Thunder Bay

Thunder Bay still responding to river safety audit despite end of 'command centre' project, city says

An ambitious surveillance and public safety project in Thunder Bay, Ont., is no more but city officials say they continue to respond to recommendations in a report aimed at preventing further drownings in local rivers.

City applied to federal program for cameras, lights, along watercourses, application rejected in 2018

City officials in Thunder Bay, Ont., say they continue to respond to recommendations in a 2017 river safety audit, despite an ambitious surveillance project not going ahead. (Jody Porter/CBC)

An ambitious surveillance and public safety project in Thunder Bay, Ont., that would have seen cameras, more lights and even increased access to Wi-Fi along city watercourses is no more but city officials say they continue to respond to recommendations in a 2017 report aimed at preventing further drownings.

The river safety audit report, completed in 2017, was in response to one of the recommendations from the inquest into the deaths of seven First Nations students in Thunder Bay. Five of the young people from remote Indigenous communities, whose deaths the months-long inquest examined, were found dead in local waterways.

According to the city, there were 13 additional deaths in the city's rivers and watercourses since 2011.

Since the river audit report, the city "got busy," working on its recommendations, said Karen Lewis, Thunder Bay's director of corporate strategic services, adding that's already included bettering lighting near rivers, cleaning up graffiti and starting up an annual water gathering event for young people.

The river audit made 10 broad recommendations aimed at overall public safety, particularly near the water, but the city, on top of that, applied in 2018 to Infrastructure Canada's Smart Cities Challenge, seeking $10 million for a so-called public safety command centre project that would have installed even more lighting as well as cameras near the rivers, along with sensors and "smart poles," which not only provide light, but also an emergency call button and connectivity to a wireless network.
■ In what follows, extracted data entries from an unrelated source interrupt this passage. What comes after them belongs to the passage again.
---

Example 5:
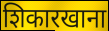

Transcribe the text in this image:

शिकारखाना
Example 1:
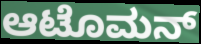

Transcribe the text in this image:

ಆಟೊಮನ್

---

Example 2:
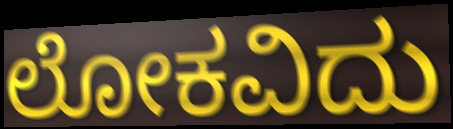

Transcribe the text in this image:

ಲೋಕವಿದು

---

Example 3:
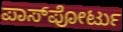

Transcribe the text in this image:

ಪಾಸ್‌ಪೋರ್ಟು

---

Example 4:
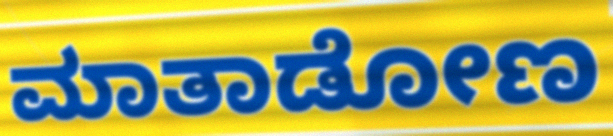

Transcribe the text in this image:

ಮಾತಾಡೋಣ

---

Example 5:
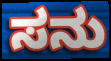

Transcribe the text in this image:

ಸನು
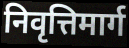
निवृत्तिमार्ग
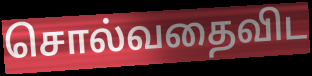
சொல்வதைவிட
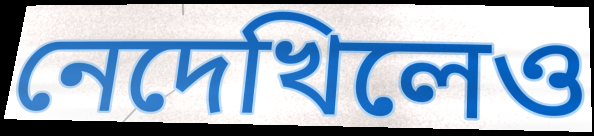
নেদেখিলেও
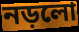
নড়লো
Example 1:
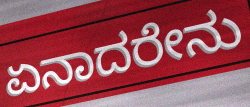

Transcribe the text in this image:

ಏನಾದರೇನು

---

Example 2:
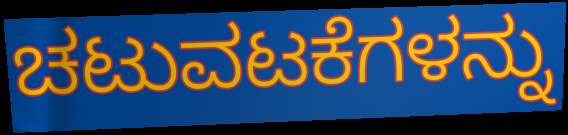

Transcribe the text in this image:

ಚಟುವಟಕೆಗಳನ್ನು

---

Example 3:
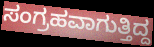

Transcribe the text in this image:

ಸಂಗ್ರಹವಾಗುತ್ತಿದ್ದ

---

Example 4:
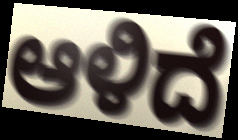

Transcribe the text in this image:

ಆಳಿದೆ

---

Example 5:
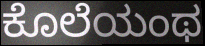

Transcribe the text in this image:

ಕೊಲೆಯಂಥ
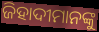
ଜିହାଦୀମାନଙ୍କୁ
The city's proposal didn't make the cut — the city was notified in June, 2018 — and during 2019 municipal budget deliberations, councillors axed $150,000 for consultations and analysis that would have been necessary for the command centre project to go forward.
Karen Lewis is Thunder Bay's director of corporate strategic services. (Matt Prokopchuk / CBC)

That cut worried some on council, as well as advocates in the community, that the city was shirking its responsibilities in responding to the public safety aspects of the seven youth inquest recommendations aimed at city hall.

"That [funding] was in response to a recommendation and so ... for me, that's them refusing to acknowledge that recommendation," said Ardelle Sagutcheway, an advocate from Eabametoong First Nation, who was involved with the seven youth inquest.

Coun. Shelby Ch'ng, speaking to the cut during council budget talks, said "I do not believe this is a good idea."

Lewis said those consultations and analysis would have been necessary if the command centre project went ahead but, without support from senior levels of government, that's not possible.

"The writing was on the wall, we had exhausted every opportunity to look for infrastructure funding to support a larger camera project," Lewis said. "It simply wasn't there."

"With the federal application, they had concerns about whether surveillance was, in fact, the right way to go; was it just moving a problem?"

That doesn't mean the city has stopped work on its inquest recommendations, Lewis said, including implementing calls to action around river safety. She said that some aspects of the Smart Cities Challenge application, like the smart poles, can be pulled out and pursued individually.

"We will keep our eye out for opportunities," she said.